What you are asked to do
Copy every line below where the string "bundleType" is found.

Source information
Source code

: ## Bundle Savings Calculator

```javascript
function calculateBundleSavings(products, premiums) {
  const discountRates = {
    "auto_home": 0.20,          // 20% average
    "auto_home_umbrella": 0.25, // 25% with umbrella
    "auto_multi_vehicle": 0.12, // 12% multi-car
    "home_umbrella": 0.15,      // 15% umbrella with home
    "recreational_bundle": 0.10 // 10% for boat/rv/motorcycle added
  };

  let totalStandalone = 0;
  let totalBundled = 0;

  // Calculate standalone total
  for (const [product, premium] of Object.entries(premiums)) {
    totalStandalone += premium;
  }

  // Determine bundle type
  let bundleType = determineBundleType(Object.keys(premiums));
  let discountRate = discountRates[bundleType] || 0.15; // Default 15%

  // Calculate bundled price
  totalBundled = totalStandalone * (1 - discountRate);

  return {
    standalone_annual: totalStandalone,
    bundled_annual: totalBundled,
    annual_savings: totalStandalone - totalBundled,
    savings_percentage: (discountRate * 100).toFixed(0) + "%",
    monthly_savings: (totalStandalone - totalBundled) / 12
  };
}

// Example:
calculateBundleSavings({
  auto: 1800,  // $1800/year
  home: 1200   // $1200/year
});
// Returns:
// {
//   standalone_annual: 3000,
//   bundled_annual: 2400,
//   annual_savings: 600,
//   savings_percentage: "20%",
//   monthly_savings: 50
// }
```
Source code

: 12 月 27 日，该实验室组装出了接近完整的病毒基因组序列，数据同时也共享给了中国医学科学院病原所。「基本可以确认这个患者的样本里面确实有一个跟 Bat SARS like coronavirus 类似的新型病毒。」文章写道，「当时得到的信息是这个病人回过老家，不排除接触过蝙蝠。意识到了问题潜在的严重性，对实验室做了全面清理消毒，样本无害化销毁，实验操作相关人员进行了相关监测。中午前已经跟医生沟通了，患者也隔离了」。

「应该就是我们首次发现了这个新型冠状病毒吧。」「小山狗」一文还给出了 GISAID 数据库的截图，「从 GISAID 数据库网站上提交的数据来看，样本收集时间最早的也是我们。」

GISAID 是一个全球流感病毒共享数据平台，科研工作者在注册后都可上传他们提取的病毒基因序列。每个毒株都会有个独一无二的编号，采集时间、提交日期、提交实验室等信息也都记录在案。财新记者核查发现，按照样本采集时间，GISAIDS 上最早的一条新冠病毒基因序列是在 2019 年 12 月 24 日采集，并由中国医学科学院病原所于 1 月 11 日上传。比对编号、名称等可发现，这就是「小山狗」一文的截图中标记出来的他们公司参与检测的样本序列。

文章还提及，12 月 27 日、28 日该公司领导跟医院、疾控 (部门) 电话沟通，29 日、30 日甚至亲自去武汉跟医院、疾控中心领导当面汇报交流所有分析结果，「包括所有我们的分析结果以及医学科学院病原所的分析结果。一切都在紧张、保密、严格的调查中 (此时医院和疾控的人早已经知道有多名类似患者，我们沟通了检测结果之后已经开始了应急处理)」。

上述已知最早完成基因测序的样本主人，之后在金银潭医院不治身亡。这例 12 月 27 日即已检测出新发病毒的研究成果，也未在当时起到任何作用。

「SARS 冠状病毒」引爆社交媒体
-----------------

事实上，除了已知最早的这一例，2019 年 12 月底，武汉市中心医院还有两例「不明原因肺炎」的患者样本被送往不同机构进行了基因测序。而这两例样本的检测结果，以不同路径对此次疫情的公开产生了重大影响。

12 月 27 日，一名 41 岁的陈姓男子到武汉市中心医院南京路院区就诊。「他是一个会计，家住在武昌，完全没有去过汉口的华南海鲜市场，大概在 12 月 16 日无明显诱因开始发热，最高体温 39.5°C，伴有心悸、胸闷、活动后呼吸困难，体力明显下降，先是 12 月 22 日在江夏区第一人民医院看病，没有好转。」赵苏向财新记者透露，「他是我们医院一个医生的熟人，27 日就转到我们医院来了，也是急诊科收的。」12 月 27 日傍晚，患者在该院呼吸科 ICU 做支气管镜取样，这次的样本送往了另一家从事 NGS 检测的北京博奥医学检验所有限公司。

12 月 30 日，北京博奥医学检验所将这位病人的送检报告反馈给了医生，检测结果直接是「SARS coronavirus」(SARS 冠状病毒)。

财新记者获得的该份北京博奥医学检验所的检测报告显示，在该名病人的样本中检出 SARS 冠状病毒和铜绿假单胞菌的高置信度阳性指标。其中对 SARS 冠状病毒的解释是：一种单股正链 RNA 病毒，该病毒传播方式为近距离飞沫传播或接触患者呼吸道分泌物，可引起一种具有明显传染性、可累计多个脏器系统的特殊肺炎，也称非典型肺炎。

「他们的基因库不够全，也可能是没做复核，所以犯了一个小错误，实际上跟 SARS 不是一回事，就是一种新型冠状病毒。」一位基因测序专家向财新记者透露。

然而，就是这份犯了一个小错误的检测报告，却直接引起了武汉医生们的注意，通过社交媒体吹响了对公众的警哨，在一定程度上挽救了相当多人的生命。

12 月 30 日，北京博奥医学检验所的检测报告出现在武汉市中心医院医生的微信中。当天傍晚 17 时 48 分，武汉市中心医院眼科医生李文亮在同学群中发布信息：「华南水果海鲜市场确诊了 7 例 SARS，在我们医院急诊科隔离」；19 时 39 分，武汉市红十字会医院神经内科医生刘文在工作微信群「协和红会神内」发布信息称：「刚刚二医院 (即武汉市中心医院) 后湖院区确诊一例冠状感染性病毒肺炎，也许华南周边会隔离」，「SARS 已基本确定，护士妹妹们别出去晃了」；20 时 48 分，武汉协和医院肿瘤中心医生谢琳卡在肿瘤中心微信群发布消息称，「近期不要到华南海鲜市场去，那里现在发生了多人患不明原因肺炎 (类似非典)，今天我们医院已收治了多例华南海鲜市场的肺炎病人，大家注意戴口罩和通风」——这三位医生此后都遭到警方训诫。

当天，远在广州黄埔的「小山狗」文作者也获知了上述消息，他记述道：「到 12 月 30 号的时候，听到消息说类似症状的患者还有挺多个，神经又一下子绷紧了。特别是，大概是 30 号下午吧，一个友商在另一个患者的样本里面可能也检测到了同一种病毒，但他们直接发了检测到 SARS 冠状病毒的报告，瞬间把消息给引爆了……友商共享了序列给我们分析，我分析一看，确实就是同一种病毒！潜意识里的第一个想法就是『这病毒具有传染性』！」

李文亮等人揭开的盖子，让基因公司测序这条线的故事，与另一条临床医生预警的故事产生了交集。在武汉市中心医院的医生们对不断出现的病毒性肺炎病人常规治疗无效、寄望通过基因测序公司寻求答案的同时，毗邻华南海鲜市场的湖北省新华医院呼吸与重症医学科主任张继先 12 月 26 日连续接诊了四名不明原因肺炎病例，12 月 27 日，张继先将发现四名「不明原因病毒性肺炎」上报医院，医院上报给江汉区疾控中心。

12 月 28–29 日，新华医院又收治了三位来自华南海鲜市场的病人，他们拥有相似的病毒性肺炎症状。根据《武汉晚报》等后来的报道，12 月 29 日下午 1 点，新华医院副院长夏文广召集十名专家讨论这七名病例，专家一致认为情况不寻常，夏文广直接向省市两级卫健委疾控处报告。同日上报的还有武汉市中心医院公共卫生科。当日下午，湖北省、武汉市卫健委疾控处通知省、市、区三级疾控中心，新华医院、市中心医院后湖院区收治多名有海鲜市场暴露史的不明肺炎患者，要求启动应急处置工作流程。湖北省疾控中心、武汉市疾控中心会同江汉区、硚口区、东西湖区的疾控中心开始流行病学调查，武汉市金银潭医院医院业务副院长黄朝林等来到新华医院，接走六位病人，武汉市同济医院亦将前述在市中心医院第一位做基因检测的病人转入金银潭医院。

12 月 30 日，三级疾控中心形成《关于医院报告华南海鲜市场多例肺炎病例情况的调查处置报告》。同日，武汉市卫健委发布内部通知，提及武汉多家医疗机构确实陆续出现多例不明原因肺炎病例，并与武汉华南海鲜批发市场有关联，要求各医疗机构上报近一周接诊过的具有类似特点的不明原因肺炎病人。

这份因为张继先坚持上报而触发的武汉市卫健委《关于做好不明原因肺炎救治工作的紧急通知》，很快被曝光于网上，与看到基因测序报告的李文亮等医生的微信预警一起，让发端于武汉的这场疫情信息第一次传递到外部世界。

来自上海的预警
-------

Solution for this exercise
  let bundleType = determineBundleType(Object.keys(premiums));
  let discountRate = discountRates[bundleType] || 0.15; // Default 15%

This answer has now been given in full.